Lieber, a specialist in nanoscience, received more than $15 million in grants from the National Institutes of Health and the Pentagon, requiring him to disclose foreign financial conflicts of interest. But Lieber became a “strategic scientist” at China’s Wuhan University of Technology in 2011 and was a participant in the Thousand Talents Plan from roughly 2012 to 2017. The foreign university paid Lieber $50,000 per month and living expenses of approximately $158,000 and awarded him more than $1.5 million to establish a research lab at the Chinese school. Lieber was obligated to work for the foreign school “not less than nine months a year” by “declaring international cooperation projects, cultivating young teachers and Ph.D. students, organizing international conference[s], applying for patents, and publishing articles in the name of” the Wuhan University of Technology.
Lieber allegedly falsely told investigators in April 2018 that he was never asked to participate in the Thousand Talents Program and “wasn’t sure” how China categorized him. The Justice Department said Lieber also caused Harvard to tell the NIH that Lieber “had no formal association with” the Chinese university after 2012 and that Lieber “is not and has never been a participant in” China’s Thousand Talents Plan.

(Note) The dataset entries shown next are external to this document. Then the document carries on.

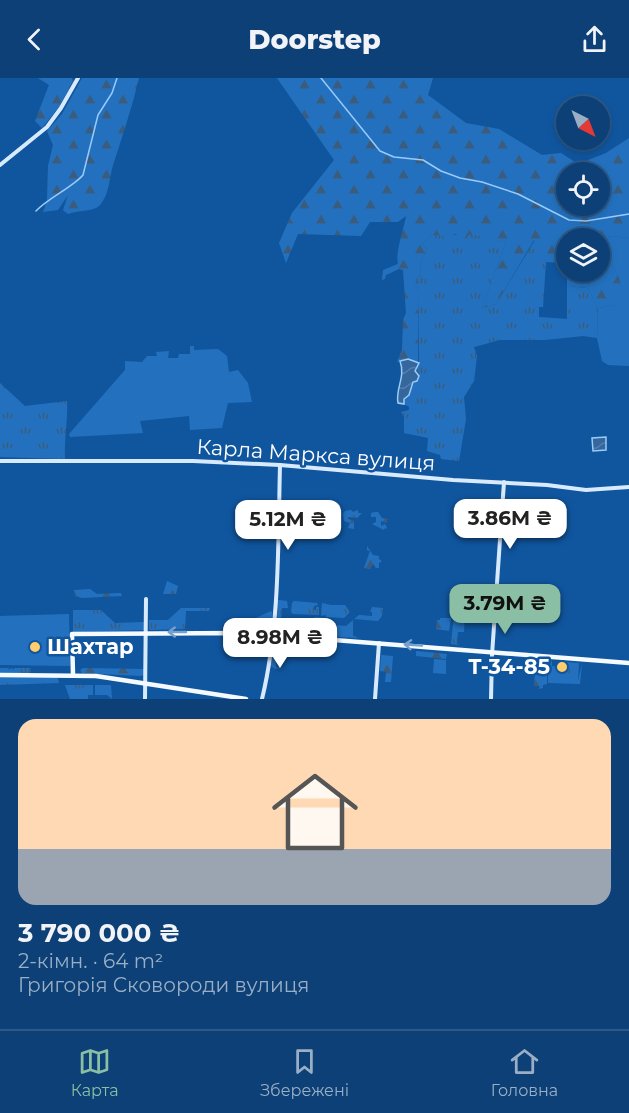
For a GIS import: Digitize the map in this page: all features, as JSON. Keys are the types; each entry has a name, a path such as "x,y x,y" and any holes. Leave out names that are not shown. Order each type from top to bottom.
{"main road":[{"path":"73,675 72,634 146,632 272,635 629,663"},
{"path":"0,675 96,676 246,699"}],"street":[{"path":"0,165 47,127 78,78"},
{"name":"Карла Маркса вулиця","path":"0,461 193,461 280,465 586,490 629,487"},
{"path":"262,699 269,669 272,635 280,465"},
{"path":"491,699 492,652 504,482"},
{"path":"145,699 146,599"},
{"path":"375,699 380,643"}],"green space":[{"path":"38,78 72,78 73,82 59,107 42,128 35,121 49,85"},
{"path":"82,78 139,78 103,202 92,209 68,214 63,210 68,195 58,210 43,212 47,200 48,166 53,145 47,131 62,114"},
{"path":"277,78 433,78 428,95 466,123 499,129 542,155 561,153 575,162 556,162 556,216 610,216 610,162 583,162 606,153 629,138 629,238 610,236 610,228 556,228 556,262 546,262 534,240 496,304 482,308 506,242 470,234 464,241 456,234 446,237 432,234 421,245 427,248 420,263 421,275 416,279 418,362 408,359 397,362 402,350 403,320 406,313 403,270 399,269 386,275 382,280 383,270 398,264 399,247 406,216 398,222 370,222 361,236 298,234 286,263 279,243 292,213 334,160"},
{"path":"432,234 472,234 506,242 482,308 496,304 535,240 546,262 543,307 539,307 539,317 567,319 567,286 588,288 598,308 597,338 583,336 545,340 500,340 474,347 477,356 474,381 464,397 466,419 459,461 441,459 440,455 427,451 428,438 404,433 404,417 401,412 409,410 409,407 404,404 404,399 409,395 411,386 418,376 415,371 419,363 416,279 421,275 420,263 427,248 421,245"},
{"path":"610,236 629,238 629,366 608,365 602,361 597,338 598,308 616,305 620,297 620,283 611,264"},
{"path":"610,263 621,283 621,290 617,305 598,308 588,288 567,286 567,282 610,282"},
{"path":"190,346 194,346 194,350 218,349 227,356 229,372 238,370 248,383 252,402 228,403 222,428 190,430 189,416 140,421 143,433 70,437 69,434 125,370 125,361 142,362 147,356 157,356 156,352 169,351 168,358 178,358 179,354 190,354"},
{"path":"0,383 25,406 67,401 65,459 0,457"},
{"path":"351,510 353,512 358,510 358,513 362,513 357,518 348,517 354,521 354,529 348,528 350,523 344,521 343,514"},
{"path":"378,512 382,518 388,519 386,523 381,521 381,526 385,524 387,528 384,530 372,524 376,522 376,517 371,517 371,513"},
{"path":"367,546 373,555 379,556 382,561 379,563 379,568 373,564 370,569 364,568 370,551 367,550"},
{"path":"167,581 178,586 176,594 163,594"},
{"path":"90,589 97,594 121,593 122,596 82,598 75,596 74,590"},
{"path":"276,601 287,601 288,608 282,608 281,620 315,623 313,619 315,617 325,618 324,624 346,626 353,620 353,636 357,638 275,633"},
{"path":"294,601 317,603 314,610 319,607 319,615 293,614 291,612"},
{"path":"322,603 345,605 350,612 344,618 321,616"},
{"path":"372,607 383,608 382,616 378,621 354,619 359,615 372,616 370,612"},
{"path":"181,608 210,608 209,611 186,611 185,629 149,630 149,620 168,620"},
{"path":"73,610 101,610 115,623 144,622 144,630 73,632"},
{"path":"271,611 272,624 249,621"},
{"name":"Шахтар","path":"69,614 70,666 0,665 0,616"},
{"path":"454,614 465,614 464,632 458,632 457,644 460,645 451,644"},
{"path":"451,618 449,631 436,629 437,620"},
{"path":"277,637 306,639 313,646 300,647 298,655 277,656 276,667 281,668 275,669 271,666 273,640"},
{"path":"416,651 447,654 446,659 416,656"},
{"path":"381,655 393,656 391,682 385,682 386,672 380,671"},
{"path":"434,659 446,660 446,674 433,673"},
{"path":"548,660 552,661 552,666 563,668 564,662 579,663 578,681 582,663 580,684 548,683"},
{"path":"538,662 547,663 547,684 539,689 539,686 534,686"},
{"path":"0,668 14,670 14,668 30,668 28,670 31,670 30,673 0,673"},
{"path":"83,668 144,669 144,675 82,673 80,670"},
{"path":"0,676 57,676 59,683 0,685"},
{"path":"65,685 93,685 93,695 88,695 88,699 70,699"},
{"path":"95,685 111,685 112,699 107,695 95,695"}],"water":[{"path":"408,359 419,363 415,371 419,376 417,381 413,382 409,395 404,399 404,404 398,403 397,398 402,372 400,361"},
{"path":"606,437 606,450 593,451 592,438"}],"waterway":[{"path":"36,211 83,175 98,115 112,93 117,78"},
{"path":"321,78 380,151 394,157 423,160 441,171 460,178 482,182 518,194 569,220 586,221 629,214"}],"place":[{"name":"Шахтар","path":"35,647"},
{"name":"Т-34-85","path":"562,667"}]}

The Justice Department simultaneously announced charges against two Chinese nationals.
Zaosong Zheng was a Chinese researcher arrested in December and accused of trying to smuggle vials of cancer cells out of the U.S. The FBI claimed that Zheng stole the vials from a laboratory at Beth Israel Deaconess Medical Center. He was charged with making false statements to investigators.
Yanqing Ye studied at Boston University and was accused of lying to authorities about her status as a lieutenant in the People’s Liberation Army. Ye, who was charged with visa fraud, making false statements, and acting as an agent of a foreign government, wasn’t arrested because she was in China.
The Education Department announced in February that it would be scrutinizing both Harvard University and Yale University over their funding, including money from China and any ties to Chinese telecommunications giant Huawei and the Thousand Talents Program.